KABUL: Escalation of Taliban attacks in some provinces, including Helmand, has provoked denunciations from officials while Afghanistan point man for peace Dr. Abdullah has heaped scorns on the Taliban for increasing violence.
Abdullah Abdullah, chairman of High Council for National Reconciliation, has said the Taliban would not be able to gain anything through war.
“If their aim is to impose an Islamic emirate on Afghanistan after the withdrawal of foreign forces, it is a miscalculation,” he said on the second anniversary of the assassination of former Kandahar police chief Abdul Raziq in Kabul, referring to the possible withdrawal of foreign troops from Afghanistan.

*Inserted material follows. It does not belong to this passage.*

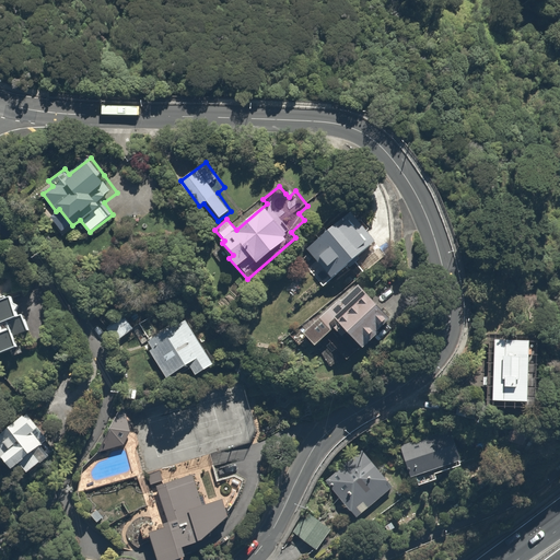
[(356,216),(310,251),(334,281),(356,265),(362,273),(386,255),(356,216)]
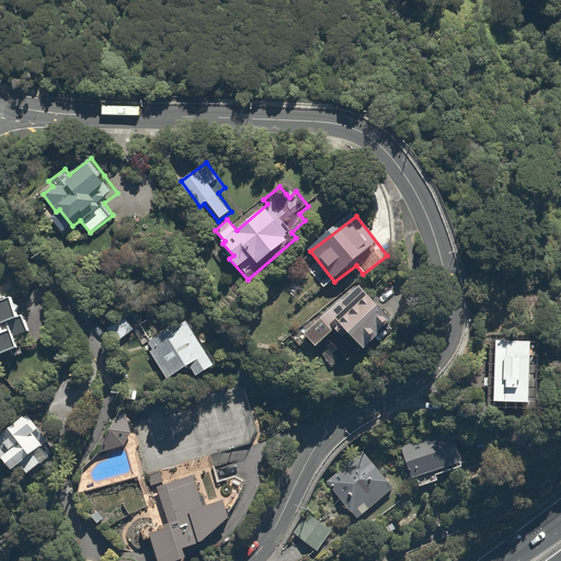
[(396,322),(369,297),(342,325),(366,347),(374,340),(376,343),(382,336),(380,334),(386,328),(388,330),(396,322)]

The remarks come as the Taliban continue to insist on forming a ‘new Islamic system’ in Afghanistan.
Although delegations from Afghanistan government and the Taliban are in Doha to begin peace talks, violence in Afghanistan has escalated in recent weeks. As many as 40,000 people have been displaced by a Taliban attack in Helmand last week. No casualties have been reported so far.

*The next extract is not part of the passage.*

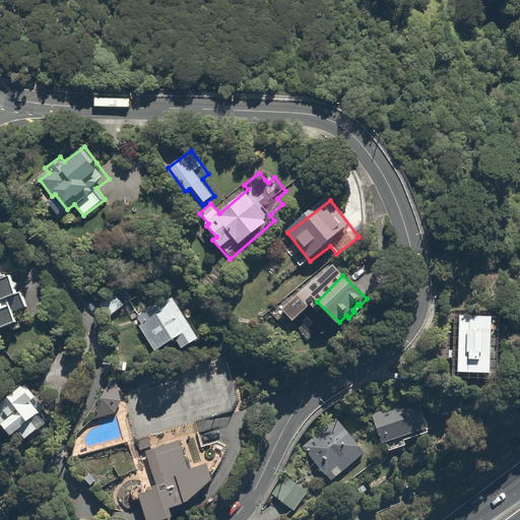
[(0,324),(2,332),(23,326),(20,314),(29,311),(26,296),(21,297),(17,278),(0,282),(0,324)]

Amrullah Saleh, Afghanistan’s First Vice President disparaged the Taliban at a memorial service for the former Kandahar police chief. He said the Taliban had been planning to attack Helmand for nine months.
“They had planned 9 months to carry out the bloody and shameful attack on Helmand. They didn’t achieve anything but destruction, plundering and displacement of tens of thousands of people. I loathe their thinking, their war and their structure,” he said.
Hamdullah Moheb, National Security Adviser, said in response to Taliban attacks in Helmand that peace could be achieved with those who are independent.
Abdullah Abdullah, chairman of the Supreme National Reconciliation Council, and Fazl Hadi Muslimyar, speaker of the Meshrano Jirga, called on the Taliban to reduce violence and show flexibility in peace talks. Muslimyar stated that the success of the talks in Qatar requires a “ceasefire” on both sides.
The Taliban have not yet commented on Abdullah and Saleh’s remarks.